LimePi · 15/12/2023 17:07

i feel sorry for commenters saying that they want to be SIL’s friend. Are you really that desperate and don’t have your own feminist friends?? This is just sad. I have a ton (some of them are as annoying as this SIL to be fair with some performative streak, but some are truly fab). You should revise your social circle if this one person makes you so excited 🙄

LimePi · 15/12/2023 17:09

@Frasers

the OP has engineering degree and worked in finance
you seem to have very old fashioned ideas about SAHMs and make up
a woman can like many things, both STEM and makeup

poetryandwine · 15/12/2023 17:09

I hope people who think OP’s DD needs to be enlightened have taken on board that OP studied Engineering at university. There are few more traditionally male environments.

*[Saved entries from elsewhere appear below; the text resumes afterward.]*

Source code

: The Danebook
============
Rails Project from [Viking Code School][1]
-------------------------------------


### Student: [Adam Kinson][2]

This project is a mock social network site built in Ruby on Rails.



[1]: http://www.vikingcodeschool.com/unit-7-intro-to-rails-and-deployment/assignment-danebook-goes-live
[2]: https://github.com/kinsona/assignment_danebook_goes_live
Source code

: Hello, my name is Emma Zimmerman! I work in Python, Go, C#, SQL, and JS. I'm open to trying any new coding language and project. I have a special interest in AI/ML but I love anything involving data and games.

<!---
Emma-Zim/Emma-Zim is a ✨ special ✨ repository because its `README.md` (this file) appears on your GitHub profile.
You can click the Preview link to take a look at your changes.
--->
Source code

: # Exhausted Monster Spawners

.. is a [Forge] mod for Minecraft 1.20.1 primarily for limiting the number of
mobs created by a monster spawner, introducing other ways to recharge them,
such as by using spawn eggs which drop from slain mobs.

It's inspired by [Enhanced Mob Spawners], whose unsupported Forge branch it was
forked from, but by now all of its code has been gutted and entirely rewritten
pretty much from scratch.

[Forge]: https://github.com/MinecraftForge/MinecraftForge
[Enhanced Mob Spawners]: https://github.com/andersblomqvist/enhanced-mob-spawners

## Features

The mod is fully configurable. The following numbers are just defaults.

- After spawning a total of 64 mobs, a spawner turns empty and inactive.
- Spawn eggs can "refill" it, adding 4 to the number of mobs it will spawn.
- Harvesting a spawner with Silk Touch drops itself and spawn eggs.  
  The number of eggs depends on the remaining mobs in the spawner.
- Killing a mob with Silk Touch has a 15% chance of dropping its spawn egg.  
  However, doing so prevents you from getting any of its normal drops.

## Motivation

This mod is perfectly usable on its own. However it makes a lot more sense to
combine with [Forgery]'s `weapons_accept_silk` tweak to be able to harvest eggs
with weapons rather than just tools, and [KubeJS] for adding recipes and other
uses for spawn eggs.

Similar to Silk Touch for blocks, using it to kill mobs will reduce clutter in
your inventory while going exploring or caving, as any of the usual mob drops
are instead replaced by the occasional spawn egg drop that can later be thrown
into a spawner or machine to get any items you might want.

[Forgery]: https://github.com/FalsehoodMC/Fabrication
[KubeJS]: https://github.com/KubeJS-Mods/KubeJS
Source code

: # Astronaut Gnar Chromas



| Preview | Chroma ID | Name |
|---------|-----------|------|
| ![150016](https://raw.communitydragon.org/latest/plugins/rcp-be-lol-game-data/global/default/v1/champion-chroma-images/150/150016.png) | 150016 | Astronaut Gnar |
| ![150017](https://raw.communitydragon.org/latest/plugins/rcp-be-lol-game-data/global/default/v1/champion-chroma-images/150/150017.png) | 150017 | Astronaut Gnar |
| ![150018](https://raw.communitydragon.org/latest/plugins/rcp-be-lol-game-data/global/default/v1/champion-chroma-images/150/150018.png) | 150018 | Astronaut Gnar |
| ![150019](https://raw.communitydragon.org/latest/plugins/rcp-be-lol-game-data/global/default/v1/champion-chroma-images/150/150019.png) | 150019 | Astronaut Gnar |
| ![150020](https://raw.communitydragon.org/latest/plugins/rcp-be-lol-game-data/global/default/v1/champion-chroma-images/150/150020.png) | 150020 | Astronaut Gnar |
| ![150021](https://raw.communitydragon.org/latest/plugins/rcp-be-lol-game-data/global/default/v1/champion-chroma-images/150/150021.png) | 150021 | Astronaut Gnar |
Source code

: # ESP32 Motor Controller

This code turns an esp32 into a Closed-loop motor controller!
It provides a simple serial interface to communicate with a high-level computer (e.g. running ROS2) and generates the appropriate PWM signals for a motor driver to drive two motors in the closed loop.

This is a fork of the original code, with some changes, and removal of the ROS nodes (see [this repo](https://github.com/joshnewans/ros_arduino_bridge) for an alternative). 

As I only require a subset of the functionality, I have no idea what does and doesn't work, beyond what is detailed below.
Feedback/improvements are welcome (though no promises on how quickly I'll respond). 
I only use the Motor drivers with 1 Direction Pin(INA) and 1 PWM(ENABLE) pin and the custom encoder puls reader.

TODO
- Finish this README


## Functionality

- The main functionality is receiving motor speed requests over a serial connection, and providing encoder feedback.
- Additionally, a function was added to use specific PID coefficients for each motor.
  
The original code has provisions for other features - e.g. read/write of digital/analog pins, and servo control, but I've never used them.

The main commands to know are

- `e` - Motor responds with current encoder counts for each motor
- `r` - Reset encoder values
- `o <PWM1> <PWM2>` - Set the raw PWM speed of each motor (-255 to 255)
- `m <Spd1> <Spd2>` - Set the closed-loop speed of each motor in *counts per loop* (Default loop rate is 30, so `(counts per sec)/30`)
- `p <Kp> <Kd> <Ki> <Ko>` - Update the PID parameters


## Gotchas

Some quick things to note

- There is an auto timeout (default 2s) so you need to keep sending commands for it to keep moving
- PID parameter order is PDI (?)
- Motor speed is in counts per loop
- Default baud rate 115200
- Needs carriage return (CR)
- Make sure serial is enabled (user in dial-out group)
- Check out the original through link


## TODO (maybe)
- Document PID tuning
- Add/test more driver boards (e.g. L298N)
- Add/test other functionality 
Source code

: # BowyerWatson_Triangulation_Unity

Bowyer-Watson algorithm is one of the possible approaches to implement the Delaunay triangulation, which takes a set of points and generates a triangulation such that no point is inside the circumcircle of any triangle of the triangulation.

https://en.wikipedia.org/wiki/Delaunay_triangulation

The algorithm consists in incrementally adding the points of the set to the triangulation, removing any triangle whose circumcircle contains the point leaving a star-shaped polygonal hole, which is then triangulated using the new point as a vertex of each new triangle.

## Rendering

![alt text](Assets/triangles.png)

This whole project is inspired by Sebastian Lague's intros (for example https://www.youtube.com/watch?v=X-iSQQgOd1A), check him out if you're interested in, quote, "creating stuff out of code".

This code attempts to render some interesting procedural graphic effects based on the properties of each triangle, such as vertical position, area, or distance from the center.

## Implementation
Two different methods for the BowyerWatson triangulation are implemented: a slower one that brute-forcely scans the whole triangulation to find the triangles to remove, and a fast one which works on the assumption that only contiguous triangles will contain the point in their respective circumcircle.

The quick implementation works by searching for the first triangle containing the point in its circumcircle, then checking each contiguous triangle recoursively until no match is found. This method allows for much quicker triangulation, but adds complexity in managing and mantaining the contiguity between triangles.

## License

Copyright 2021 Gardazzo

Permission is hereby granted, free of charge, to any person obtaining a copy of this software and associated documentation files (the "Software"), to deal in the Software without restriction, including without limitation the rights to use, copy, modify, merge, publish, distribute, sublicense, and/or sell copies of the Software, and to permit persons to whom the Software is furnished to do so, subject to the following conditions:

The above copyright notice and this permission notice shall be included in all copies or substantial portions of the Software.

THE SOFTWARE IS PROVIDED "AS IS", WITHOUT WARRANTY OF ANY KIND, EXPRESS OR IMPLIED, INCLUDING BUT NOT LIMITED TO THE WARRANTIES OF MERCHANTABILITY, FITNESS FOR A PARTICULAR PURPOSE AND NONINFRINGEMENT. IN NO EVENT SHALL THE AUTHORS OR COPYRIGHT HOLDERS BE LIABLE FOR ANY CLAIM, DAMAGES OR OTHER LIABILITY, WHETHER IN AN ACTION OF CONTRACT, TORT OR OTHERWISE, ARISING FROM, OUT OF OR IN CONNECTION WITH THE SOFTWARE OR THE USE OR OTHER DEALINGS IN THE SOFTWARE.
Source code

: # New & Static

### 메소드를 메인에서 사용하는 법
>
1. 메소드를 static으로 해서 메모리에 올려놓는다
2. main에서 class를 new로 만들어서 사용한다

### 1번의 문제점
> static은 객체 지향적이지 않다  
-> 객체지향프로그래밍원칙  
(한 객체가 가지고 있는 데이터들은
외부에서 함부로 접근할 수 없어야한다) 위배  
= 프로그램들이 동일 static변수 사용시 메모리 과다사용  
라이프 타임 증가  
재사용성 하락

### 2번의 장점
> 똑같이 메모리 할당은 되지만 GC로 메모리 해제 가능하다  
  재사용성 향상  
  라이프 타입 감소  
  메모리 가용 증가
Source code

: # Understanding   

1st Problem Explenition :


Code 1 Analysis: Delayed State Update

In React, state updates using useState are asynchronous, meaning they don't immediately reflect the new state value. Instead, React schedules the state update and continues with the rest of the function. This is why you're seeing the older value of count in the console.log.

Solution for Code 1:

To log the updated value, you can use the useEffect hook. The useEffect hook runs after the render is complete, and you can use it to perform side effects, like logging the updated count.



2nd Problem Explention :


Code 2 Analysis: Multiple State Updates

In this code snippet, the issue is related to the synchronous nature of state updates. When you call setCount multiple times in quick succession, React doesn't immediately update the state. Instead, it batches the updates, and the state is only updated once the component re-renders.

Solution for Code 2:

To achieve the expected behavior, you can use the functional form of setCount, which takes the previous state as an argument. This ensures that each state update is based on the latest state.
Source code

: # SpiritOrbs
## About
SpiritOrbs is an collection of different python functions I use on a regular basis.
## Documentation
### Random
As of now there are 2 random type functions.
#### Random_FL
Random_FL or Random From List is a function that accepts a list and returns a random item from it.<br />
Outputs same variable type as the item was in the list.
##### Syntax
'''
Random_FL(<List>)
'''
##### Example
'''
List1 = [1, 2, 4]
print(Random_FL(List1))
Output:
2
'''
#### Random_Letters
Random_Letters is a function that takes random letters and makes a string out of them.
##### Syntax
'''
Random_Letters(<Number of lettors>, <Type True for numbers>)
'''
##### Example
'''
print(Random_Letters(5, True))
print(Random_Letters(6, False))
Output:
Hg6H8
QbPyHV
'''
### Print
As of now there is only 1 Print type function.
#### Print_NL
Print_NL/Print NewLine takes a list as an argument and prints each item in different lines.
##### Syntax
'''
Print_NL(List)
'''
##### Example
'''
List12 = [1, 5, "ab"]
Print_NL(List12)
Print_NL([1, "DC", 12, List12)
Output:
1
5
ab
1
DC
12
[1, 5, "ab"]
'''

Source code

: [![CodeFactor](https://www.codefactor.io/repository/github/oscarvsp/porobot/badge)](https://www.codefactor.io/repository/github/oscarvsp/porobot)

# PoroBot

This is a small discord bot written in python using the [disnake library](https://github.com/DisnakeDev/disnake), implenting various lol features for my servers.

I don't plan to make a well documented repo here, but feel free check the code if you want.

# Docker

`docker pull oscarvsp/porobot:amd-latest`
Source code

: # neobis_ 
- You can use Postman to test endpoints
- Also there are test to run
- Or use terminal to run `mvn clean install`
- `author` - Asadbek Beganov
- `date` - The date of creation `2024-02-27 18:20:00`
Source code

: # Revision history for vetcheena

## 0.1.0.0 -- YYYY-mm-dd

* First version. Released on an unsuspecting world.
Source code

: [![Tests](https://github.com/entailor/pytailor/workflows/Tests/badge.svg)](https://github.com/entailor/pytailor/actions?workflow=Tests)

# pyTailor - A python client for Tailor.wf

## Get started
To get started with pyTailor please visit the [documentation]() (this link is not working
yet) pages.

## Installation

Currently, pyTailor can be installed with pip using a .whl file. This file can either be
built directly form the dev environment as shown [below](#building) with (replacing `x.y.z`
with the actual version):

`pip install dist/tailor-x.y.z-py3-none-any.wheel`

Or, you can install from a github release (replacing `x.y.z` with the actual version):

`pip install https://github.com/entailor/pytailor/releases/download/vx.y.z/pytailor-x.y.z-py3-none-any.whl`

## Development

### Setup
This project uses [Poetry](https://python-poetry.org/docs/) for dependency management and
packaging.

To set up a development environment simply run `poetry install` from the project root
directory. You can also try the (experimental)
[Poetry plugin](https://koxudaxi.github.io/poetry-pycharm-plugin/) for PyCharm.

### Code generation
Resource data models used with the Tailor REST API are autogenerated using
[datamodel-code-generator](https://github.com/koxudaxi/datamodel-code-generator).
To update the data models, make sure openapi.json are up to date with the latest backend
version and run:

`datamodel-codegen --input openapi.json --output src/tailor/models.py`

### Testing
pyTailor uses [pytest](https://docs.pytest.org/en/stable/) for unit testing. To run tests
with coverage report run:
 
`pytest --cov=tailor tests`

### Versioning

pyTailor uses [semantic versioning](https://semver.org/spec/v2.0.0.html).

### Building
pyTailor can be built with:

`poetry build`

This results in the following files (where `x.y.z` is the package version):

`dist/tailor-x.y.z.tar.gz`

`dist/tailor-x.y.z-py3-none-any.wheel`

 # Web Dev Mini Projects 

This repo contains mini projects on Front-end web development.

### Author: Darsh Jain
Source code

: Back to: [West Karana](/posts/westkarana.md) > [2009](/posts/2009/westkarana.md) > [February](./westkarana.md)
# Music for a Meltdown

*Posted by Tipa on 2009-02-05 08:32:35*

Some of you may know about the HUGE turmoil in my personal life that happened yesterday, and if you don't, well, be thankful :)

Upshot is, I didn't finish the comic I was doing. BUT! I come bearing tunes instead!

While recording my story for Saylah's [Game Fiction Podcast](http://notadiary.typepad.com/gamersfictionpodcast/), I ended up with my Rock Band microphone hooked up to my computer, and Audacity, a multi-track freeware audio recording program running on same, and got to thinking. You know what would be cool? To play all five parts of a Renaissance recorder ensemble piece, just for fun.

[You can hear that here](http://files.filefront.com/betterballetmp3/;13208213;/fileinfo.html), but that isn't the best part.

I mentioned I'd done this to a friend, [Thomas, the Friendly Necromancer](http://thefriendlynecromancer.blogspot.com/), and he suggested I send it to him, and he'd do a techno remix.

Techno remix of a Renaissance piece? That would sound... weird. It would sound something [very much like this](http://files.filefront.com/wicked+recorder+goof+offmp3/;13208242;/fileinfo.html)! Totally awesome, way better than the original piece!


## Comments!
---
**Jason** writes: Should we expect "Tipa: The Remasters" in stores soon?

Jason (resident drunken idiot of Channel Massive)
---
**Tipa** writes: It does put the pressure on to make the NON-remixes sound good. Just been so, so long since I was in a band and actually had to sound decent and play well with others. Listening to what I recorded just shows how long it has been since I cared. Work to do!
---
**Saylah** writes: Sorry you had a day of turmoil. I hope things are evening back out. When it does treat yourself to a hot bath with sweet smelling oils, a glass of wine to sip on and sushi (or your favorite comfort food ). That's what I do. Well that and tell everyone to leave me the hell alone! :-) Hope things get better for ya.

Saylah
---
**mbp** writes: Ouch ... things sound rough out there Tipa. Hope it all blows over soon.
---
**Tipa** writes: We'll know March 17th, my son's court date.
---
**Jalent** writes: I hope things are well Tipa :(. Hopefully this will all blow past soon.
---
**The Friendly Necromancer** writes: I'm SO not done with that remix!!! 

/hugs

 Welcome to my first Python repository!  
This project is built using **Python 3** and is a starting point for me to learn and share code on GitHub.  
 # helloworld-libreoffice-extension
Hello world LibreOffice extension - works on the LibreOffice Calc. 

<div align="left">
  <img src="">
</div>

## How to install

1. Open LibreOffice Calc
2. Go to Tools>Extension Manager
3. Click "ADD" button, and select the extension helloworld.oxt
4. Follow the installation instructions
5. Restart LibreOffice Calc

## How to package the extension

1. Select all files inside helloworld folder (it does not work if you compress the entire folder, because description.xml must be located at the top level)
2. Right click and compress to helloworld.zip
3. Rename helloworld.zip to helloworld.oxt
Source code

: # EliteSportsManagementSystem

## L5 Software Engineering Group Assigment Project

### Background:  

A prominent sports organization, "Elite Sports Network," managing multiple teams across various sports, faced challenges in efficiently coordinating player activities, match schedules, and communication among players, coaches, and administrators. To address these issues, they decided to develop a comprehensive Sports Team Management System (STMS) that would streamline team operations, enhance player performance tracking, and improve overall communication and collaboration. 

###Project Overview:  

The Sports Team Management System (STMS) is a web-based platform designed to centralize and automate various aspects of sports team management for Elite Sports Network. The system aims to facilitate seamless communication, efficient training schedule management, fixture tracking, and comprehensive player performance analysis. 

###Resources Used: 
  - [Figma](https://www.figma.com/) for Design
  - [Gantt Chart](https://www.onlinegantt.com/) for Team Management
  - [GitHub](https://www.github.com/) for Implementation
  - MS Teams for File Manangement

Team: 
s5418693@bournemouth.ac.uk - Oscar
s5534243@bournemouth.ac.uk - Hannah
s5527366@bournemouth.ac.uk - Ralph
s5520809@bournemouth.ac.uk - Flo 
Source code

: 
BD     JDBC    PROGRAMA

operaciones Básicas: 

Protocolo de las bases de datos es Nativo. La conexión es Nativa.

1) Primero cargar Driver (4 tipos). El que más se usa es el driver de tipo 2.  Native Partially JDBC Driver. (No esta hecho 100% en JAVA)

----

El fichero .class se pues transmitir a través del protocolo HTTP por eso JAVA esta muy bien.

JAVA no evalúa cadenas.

It’s not a course of study for anyone only interested in traditional feminine pursuits

Tandora · 15/12/2023 17:12

YABU for assuming your DD wants to date boys- your SIL was spot on to point out there’s an option. YA also BU to encourage your DD to put on a dress so that she can “look pretty”. This is the kind of stuff that messes up girls. 🤮

skyeisthelimit · 15/12/2023 17:12

YANBU and your SIL shouldn't be inflicting her views on your DD. Nobody should ever be in your face with their own opinions on any subject.

My friend has 2 older teenage girls, who were so girly when young, everything was pink and glitter and now they are both into sports, one plays ladies football at quite a high level and the other plays rugby. The rugby player is also into her makeup and hair.

SIL needs to let your DD grow up and make her own choices.

biscuitnut · 15/12/2023 17:13

I am with op. Tell SIL to pipe down. Mumsnet likes to pretend otherwise but let’s be honest - the vast majorly of little girls like make up and dressing up. Your daughter is copying her mum applying her make up which is pretty standard behaviour. You raise her as you see fit, it’s got nothing to do with anyone else. Wearing make up and looking good is not a character flaw! If your daughter starts showing a strong disinclination to dress up and be ‘girlie’ then obviously you will be steered in another direction- but by your daughter, not be an overbearing SIL.

SerafinasGoose · 15/12/2023 17:13

Constantly undermining your parenting must be as irritating as hell, and SiL does sound a bit over-earnest and very constant about it. It's a bit, well, 'vegan' of her.

In which case, yes, her behaviour is an overstep. As for the dating comments, whether this stems from a conversation about dating girls or boys is immaterial. If DD is too young, then she's too young.

That aside, I'm in complete agree with the substance of what SiL says. (My boy loves to bake, by the way)!